Winning at Creator Awards, Austin sisters give back to community

When entrepreneur Abianne Falla won $180,000 at the Creator Awards, she knew that her company was about grow at a pace she had only dreamed about.

Falla is cofounder of CatSpring Yaupon, which makes tea from a plant that grows wild throughout Texas. To satisfy the growing demand for her product, she realized she needed to get more people out in the field.

“This award is going to make a difference almost immediately,” she said. “By this time next week we’re going to have more harvesters on the job.”

Abianne Falla, who founded CatSpring Yaupon with her sister JennaDee Detro, says hiring women with a history of generational poverty helps the local community.

And that means great things for the local economy. The people she hires to pick yaupon—which is similar to yerba mate, a beverage popular throughout South America—have been through the prison system. The company is committed to helping these people get back on their feet.

“Everyone deserves a life of dignity,” says Falla. “We’re not giving them a second chance, just decent employment options.
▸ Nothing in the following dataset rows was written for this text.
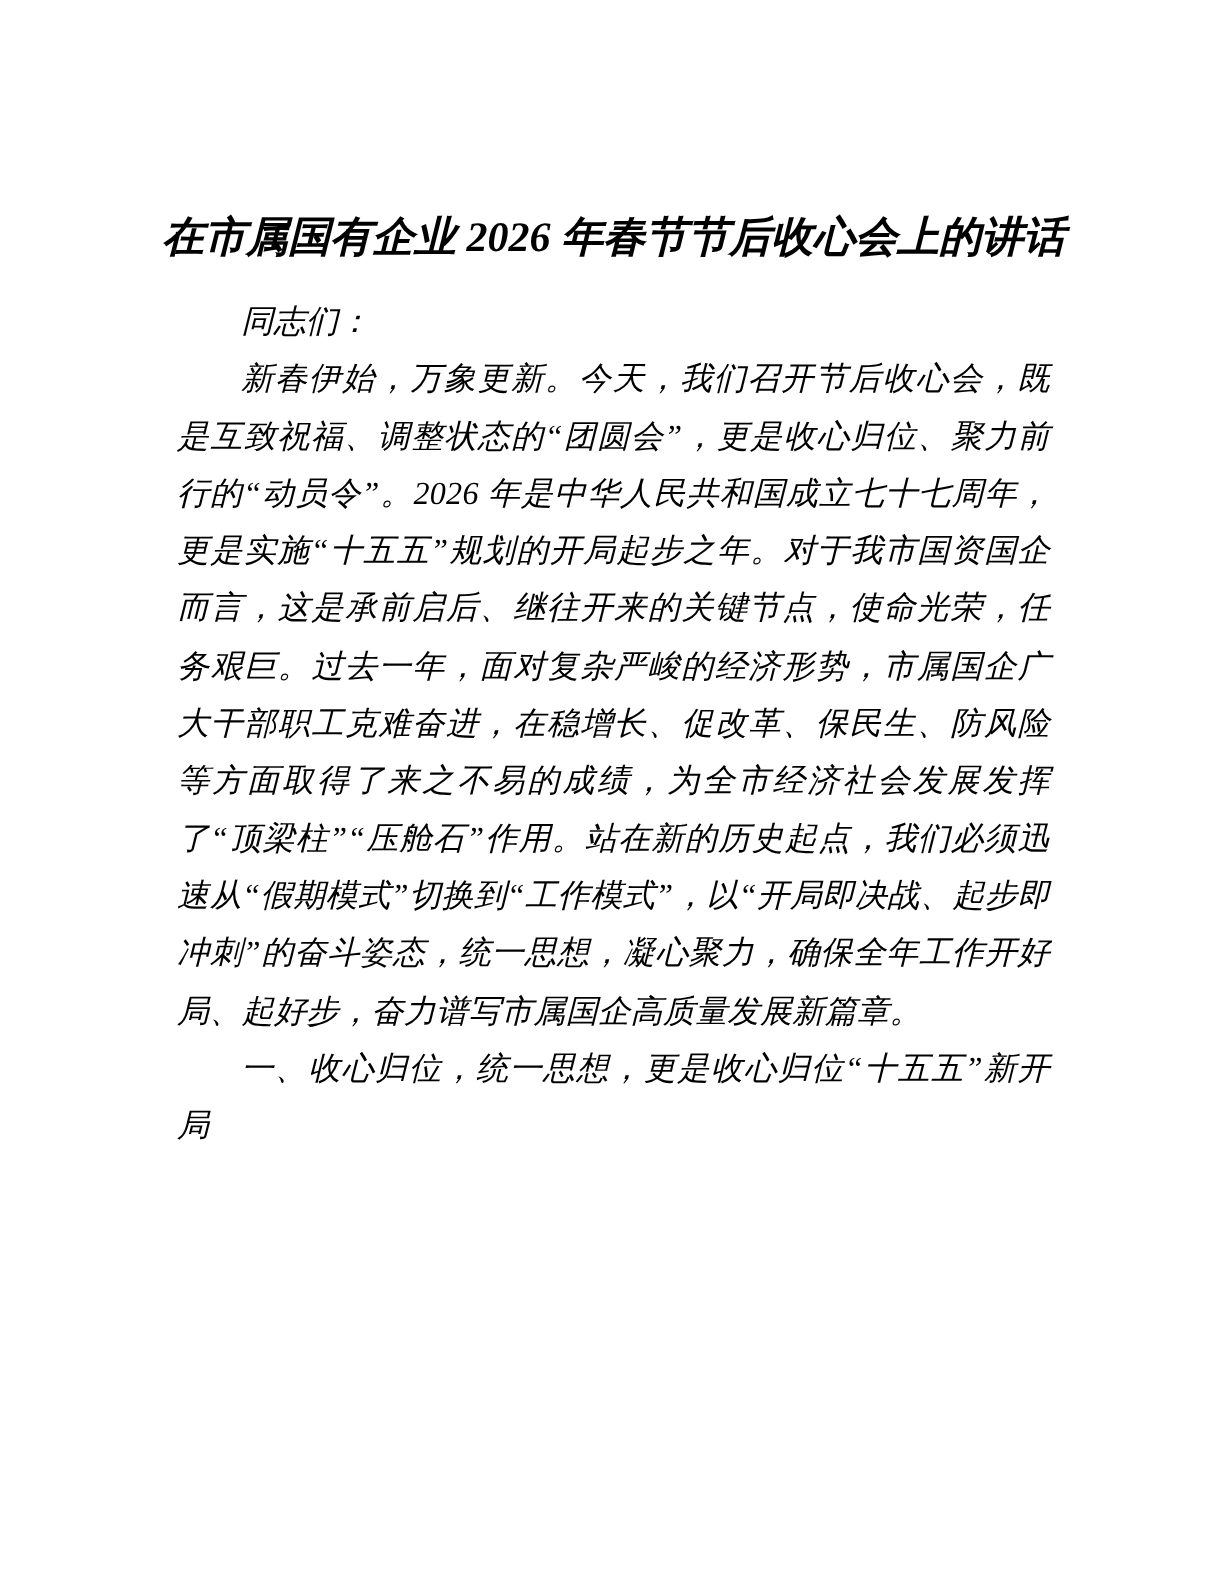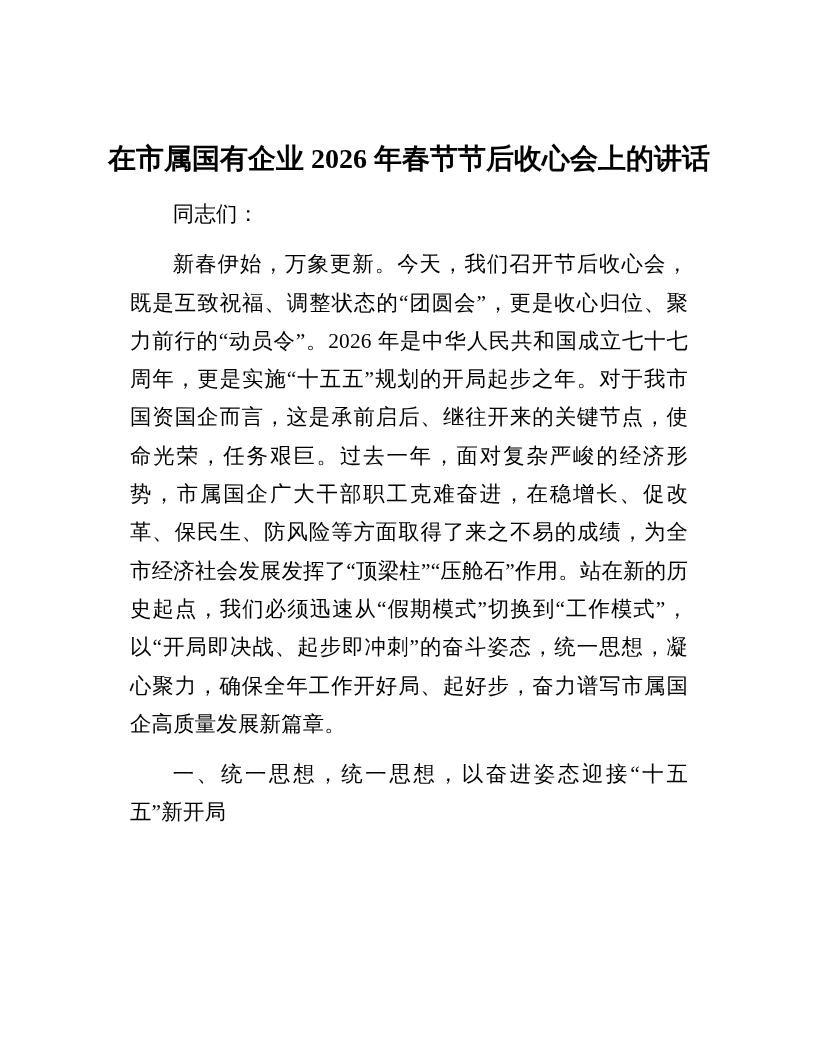--- a/index.html
+++ b/index.html
@@ -10,45 +10,46 @@
   .page {
     position: relative;
     width: 816px;
     height: 1056px;
     background: #ffffff;
     color: #000000;
     font-family: "Liberation Serif", "DejaVu Serif", serif;
     box-sizing: border-box;
     padding: 142px 116px 0 118px;
     overflow: hidden;
+    font-style: italic;
   }
   .title {
     font-size: 28px;
     line-height: 34px;
     font-weight: 700;
     text-align: center;
     margin: 0 -10px 19px -10px;
     letter-spacing: 0;
   }
   .para {
     font-size: 21.4px;
     line-height: 38.3px;
-    margin: 12px;
+    margin: 0;
     text-align: justify;
     text-justify: inter-character;
     text-indent: 2em;
     word-break: break-all;
     letter-spacing: 0.2px;
   }
 </style>
 </head>
 <body>
 
 <div class="page">
   <h1 class="title">在市属国有企业 2026 年春节节后收心会上的讲话</h1>
 
   <p class="para">同志们：</p>
 
   <p class="para">新春伊始，万象更新。今天，我们召开节后收心会，既是互致祝福、调整状态的“团圆会”，更是收心归位、聚力前行的“动员令”。2026 年是中华人民共和国成立七十七周年，更是实施“十五五”规划的开局起步之年。对于我市国资国企而言，这是承前启后、继往开来的关键节点，使命光荣，任务艰巨。过去一年，面对复杂严峻的经济形势，市属国企广大干部职工克难奋进，在稳增长、促改革、保民生、防风险等方面取得了来之不易的成绩，为全市经济社会发展发挥了“顶梁柱”“压舱石”作用。站在新的历史起点，我们必须迅速从“假期模式”切换到“工作模式”，以“开局即决战、起步即冲刺”的奋斗姿态，统一思想，凝心聚力，确保全年工作开好局、起好步，奋力谱写市属国企高质量发展新篇章。</p>
 
-  <p class="para">一、统一思想，统一思想，以奋进姿态迎接“十五五”新开局</p>
+  <p class="para">一、收心归位，统一思想，更是收心归位“十五五”新开局</p>
 
 </div>
 
 </body></html>

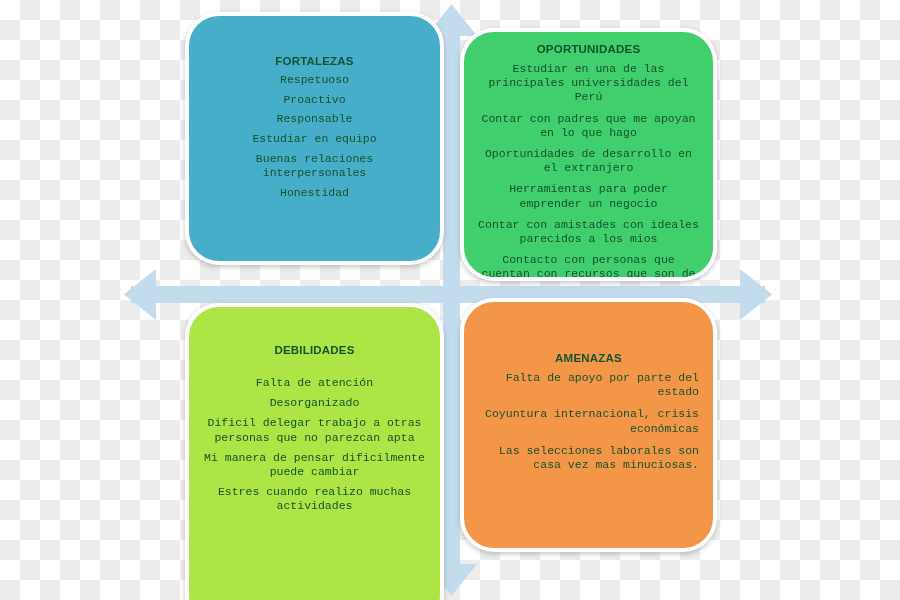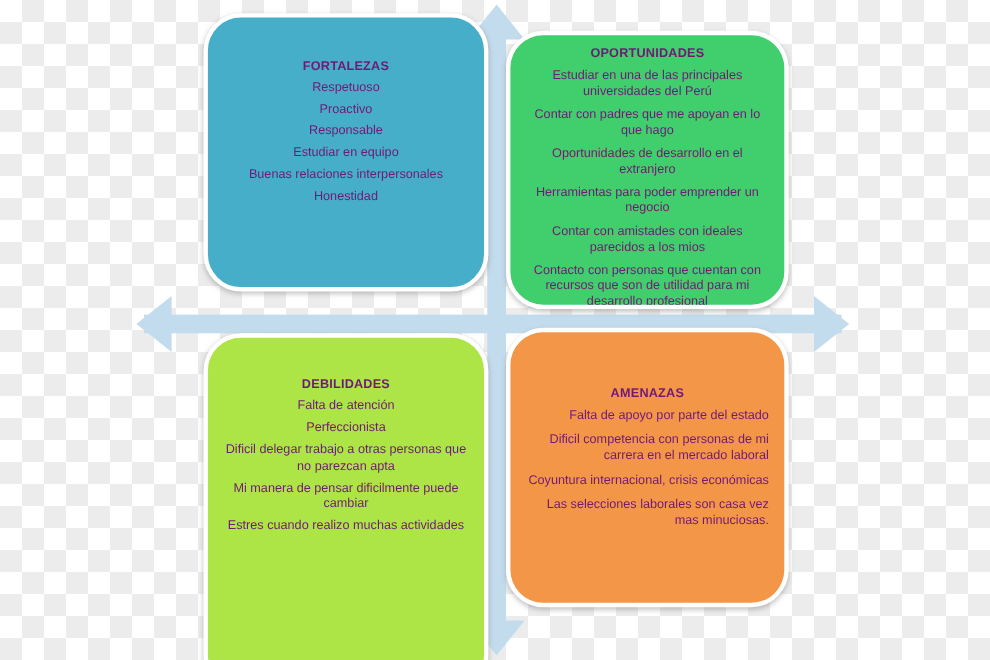--- a/index.html
+++ b/index.html
@@ -36,21 +36,21 @@
   }
 
   
   .quad {
     position: absolute;
     z-index: 2;
     box-sizing: border-box;
     border: 4px solid #ffffff;
     border-radius: 34px;
     box-shadow: 0 2px 5px rgba(120,120,120,0.42);
-    color: #701a75;
+    color: #14532d;
     text-align: center;
     display: flex;
     flex-direction: column;
     align-items: center;
     padding: 0 14px;
     overflow: hidden;
   }
 
   .quad-title {
     font-size: 11.5px;
@@ -59,20 +59,21 @@
     line-height: 14px;
     margin: 0;
     white-space: nowrap;
   }
 
   .quad-list {
     list-style: none;
     margin: 0;
     padding: 0;
     width: 100%;
+    font-family: Liberation Mono, monospace;
   }
 
   .quad-list li {
     font-size: 11.5px;
     line-height: 14.2px;
     margin: 0;
     padding: 0;
   }
 
   
@@ -93,21 +94,21 @@
   #quad-opportunities .quad-title { margin-top: 10px; }
   #quad-opportunities .quad-list  { margin-top: 6px; }
   #quad-opportunities .quad-list li { margin-bottom: 7px; }
 
   #quad-weaknesses {
     left: 185px;  top: 303px;
     width: 259px; height: 326px;
     background: #ace545;
   }
   #quad-weaknesses .quad-title { margin-top: 36px; }
-  #quad-weaknesses .quad-list  { margin-top: 5px; }
+  #quad-weaknesses .quad-list  { margin-top: 19px; }
   #quad-weaknesses .quad-list li { margin-bottom: 6px; }
 
   #quad-threats {
     left: 460px;  top: 298px;
     width: 257px; height: 254px;
     background: #f49648;
     text-align: right;
   }
   #quad-threats .quad-title { margin-top: 49px; }
   #quad-threats .quad-list  { margin-top: 6px; }
@@ -154,30 +155,29 @@
       <li>Herramientas para poder emprender un negocio</li>
       <li>Contar con amistades con ideales parecidos a los mios</li>
       <li>Contacto con personas que cuentan con recursos que son de utilidad para mi desarrollo profesional</li>
     </ul>
   </div>
 
   <div class="quad" id="quad-weaknesses">
     <div class="quad-title">DEBILIDADES</div>
     <ul class="quad-list">
       <li>Falta de atención</li>
-      <li>Perfeccionista</li>
+      <li>Desorganizado</li>
       <li>Dificil delegar trabajo a otras personas que no parezcan apta</li>
       <li>Mi manera de pensar dificilmente puede cambiar</li>
       <li>Estres cuando realizo muchas actividades</li>
     </ul>
   </div>
 
   <div class="quad" id="quad-threats">
     <div class="quad-title">AMENAZAS</div>
     <ul class="quad-list">
       <li>Falta de apoyo por parte del estado</li>
-      <li>Dificil competencia con personas de mi carrera en el mercado laboral</li>
       <li>Coyuntura internacional, crisis económicas</li>
       <li>Las selecciones laborales son casa vez mas minuciosas.</li>
     </ul>
   </div>
 
 </div>
 
 </body></html>

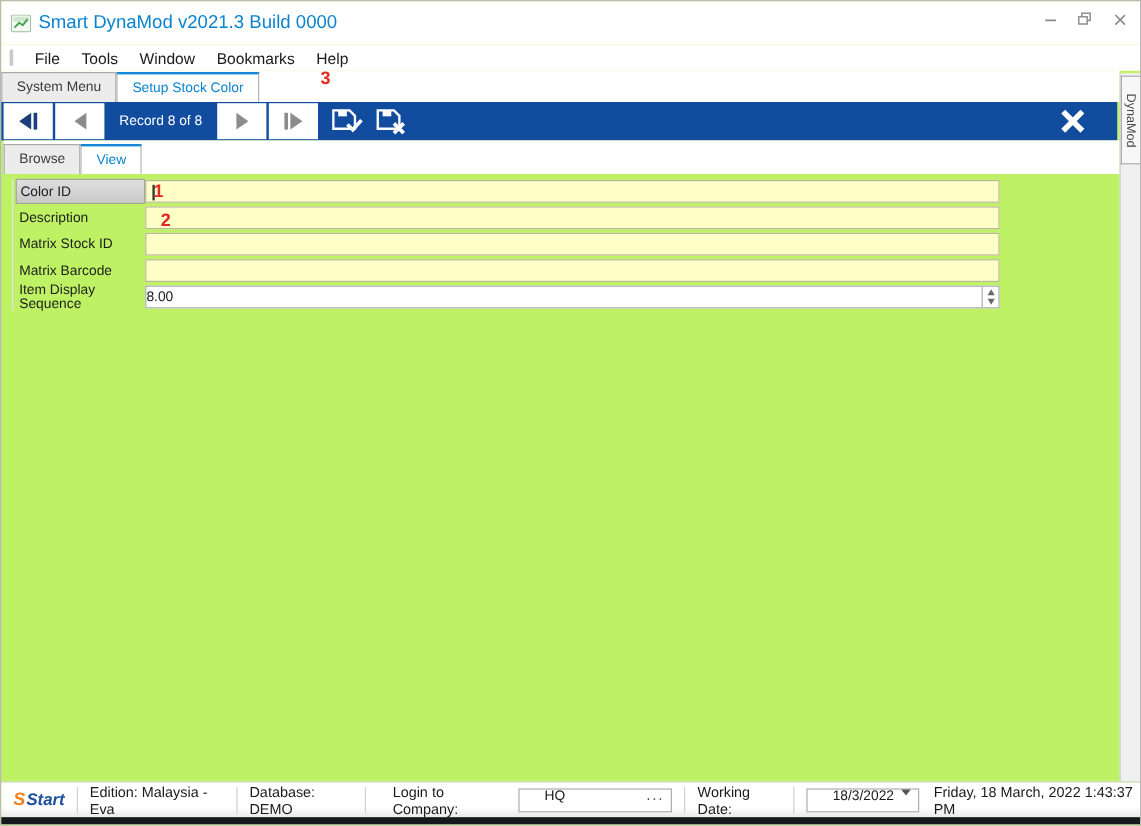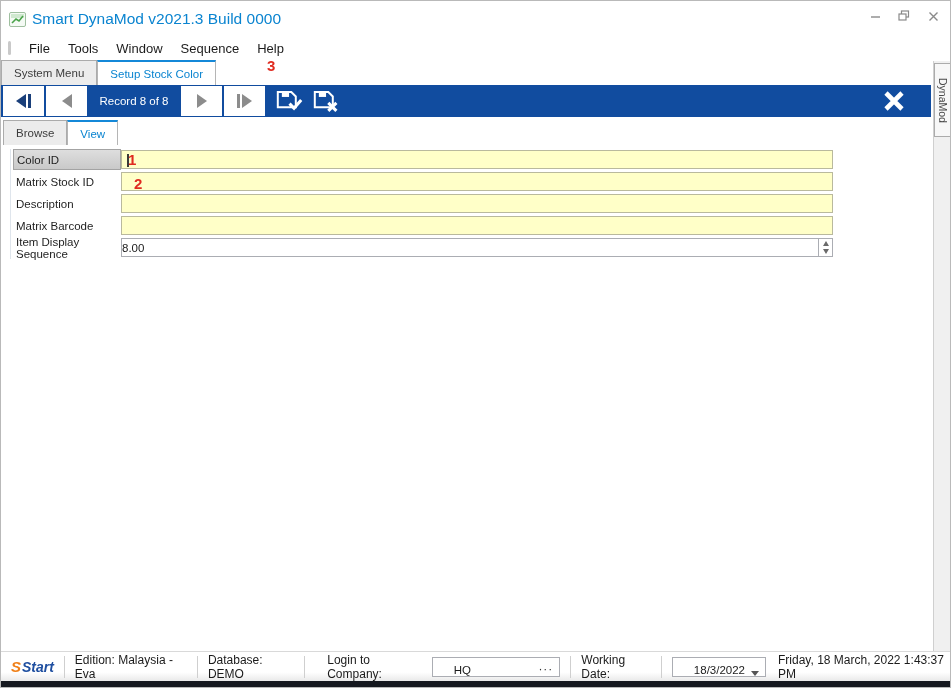--- a/index.html
+++ b/index.html
@@ -1,17 +1,17 @@
 <!DOCTYPE html>
 <html><head>
 <meta charset="utf-8">
 <style>
   html,body{margin:0;padding:0;background:#d7d7d7;}
   *{box-sizing:border-box;font-family:"Liberation Sans","DejaVu Sans",sans-serif;}
-  .window{position:relative;width:951px;height:688px;background:#ffffff;border:1px solid #b9b9b9;overflow:hidden;}
+  .window{position:relative;width:951px;height:688px;background:#bef264;border:1px solid #b9b9b9;overflow:hidden;}
 
   
   .titlebar{position:absolute;top:0;left:0;right:0;height:36px;background:#fff;display:flex;align-items:center;padding-left:8px;}
   .app-icon{width:17px;height:15px;margin-right:6px;flex:0 0 auto;}
   .title-text{color:#0a84d0;font-size:15.5px;}
   .win-controls{position:absolute;top:8px;right:10px;display:flex;gap:15px;align-items:center;color:#8a8a8a;}
   .win-btn{width:14px;height:14px;display:flex;align-items:center;justify-content:center;cursor:default;}
 
   
   .menubar{position:absolute;top:36px;left:0;right:0;height:22px;display:flex;align-items:center;background:#fff;}
@@ -61,21 +61,21 @@
   .side-strip{position:absolute;top:60px;right:0;width:17px;bottom:36px;background:#f0f0f0;border-left:1px solid #cfcfcf;}
   .side-tab{position:absolute;top:2px;left:0;width:16px;height:74px;background:#f7f7f7;border:1px solid #ababab;border-right:none;display:flex;align-items:center;justify-content:center;}
   .side-tab span{writing-mode:vertical-rl;font-size:10.5px;color:#4a4a4a;}
 
   
   .statusbar{position:absolute;left:0;right:0;bottom:6px;height:30px;background:linear-gradient(#ffffff 70%,#e9e9e9);border-top:1px solid #d9d9d9;display:flex;align-items:center;font-size:12px;color:#1b1b1b;}
   .sep{width:1px;height:22px;background:#cfcfcf;margin:0 10px;}
   .logo{margin-left:10px;display:flex;align-items:baseline;font-style:italic;font-weight:bold;}
   .logo .sym{color:#f08019;font-size:15px;margin-right:1px;}
   .logo .txt{color:#1f4fa0;font-size:14px;}
-  .combo{height:20px;background:#fff;border:1px solid #abadb3;display:flex;align-items:flex-end;font-size:11.5px;padding-left:21px;cursor:pointer;}
+  .combo{height:20px;background:#fff;border:1px solid #abadb3;display:flex;align-items:flex-start;font-size:11.5px;padding-left:21px;cursor:pointer;}
   .combo .grow{flex:1;}
   .ellipsis{font-size:12px;color:#333;padding:0 6px;letter-spacing:1px;}
   .dd-arrow{width:0;height:0;border-left:4px solid transparent;border-right:4px solid transparent;border-top:5px solid #555;margin:0 6px;}
 
   .bottom-strip{position:absolute;left:0;right:0;bottom:0;height:6px;background:#15181f;}
 </style>
 </head>
 <body>
 
 <div class="window">
@@ -105,21 +105,21 @@
           </svg>
       </div>
     </div>
   </div>
 
   <div class="menubar">
     <div class="gripper"></div>
     <span class="menu-item">File</span>
     <span class="menu-item">Tools</span>
     <span class="menu-item">Window</span>
-    <span class="menu-item">Sequence</span>
+    <span class="menu-item">Bookmarks</span>
     <span class="menu-item">Help</span>
   </div>
 
   <div class="maintabs">
     <div class="tab inactive">
       <span>System Menu</span>
     </div>
     <div class="tab active">
       <span>Setup Stock Color</span>
     </div>
@@ -172,25 +172,25 @@
   </div>
 
   <div class="form">
     <div class="frow">
       <div class="flabel focused">Color ID</div>
       <div class="finput">
         <span class="caret"></span>
       </div>
     </div>
     <div class="frow">
+      <div class="flabel">Description</div>
+      <div class="finput"></div>
+    </div>
+    <div class="frow">
       <div class="flabel">Matrix Stock ID</div>
-      <div class="finput"></div>
-    </div>
-    <div class="frow">
-      <div class="flabel">Description</div>
       <div class="finput"></div>
     </div>
     <div class="frow">
       <div class="flabel">Matrix Barcode</div>
       <div class="finput"></div>
     </div>
     <div class="frow">
       <div class="flabel">Item Display Sequence</div>
       <div class="finput white">
         <span class="seq-value">8.00</span>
For us, success is when everybody in our community benefits.”

Over the course of a year, WeWork will be giving out more than $20 million at a series of events taking place in cities spanning the globe. Falla was one of 18 winners at the most recent competition, held in Austin. The next event will take place in London in September, followed by Mexico City in October.

Regional winners will have the opportunity to compete in the grand finale in New York City, which will be held in January 2018.

Falla says the Creator Awards are a unique opportunity for a business like CatSpring Yaupon.

“There aren’t too many awards out there for companies like ours,” says Falla. “We’re not a new startup. We haven’t created an app. We’re people who want to makes things better for our community.”

Falla, who founded CatSpring Yaupon with her sister JennaDee Detro, says in the packing department she hires women with a history of generational poverty. She’s already seen women breaking the cycle.

All the harvesting and packaging for her company is done by hand, so Falla says there are plenty of opportunities for jobs as the company scales.

“We’ve already built the boat,” says Falla. “It’s time to turn up the engine and really get going.”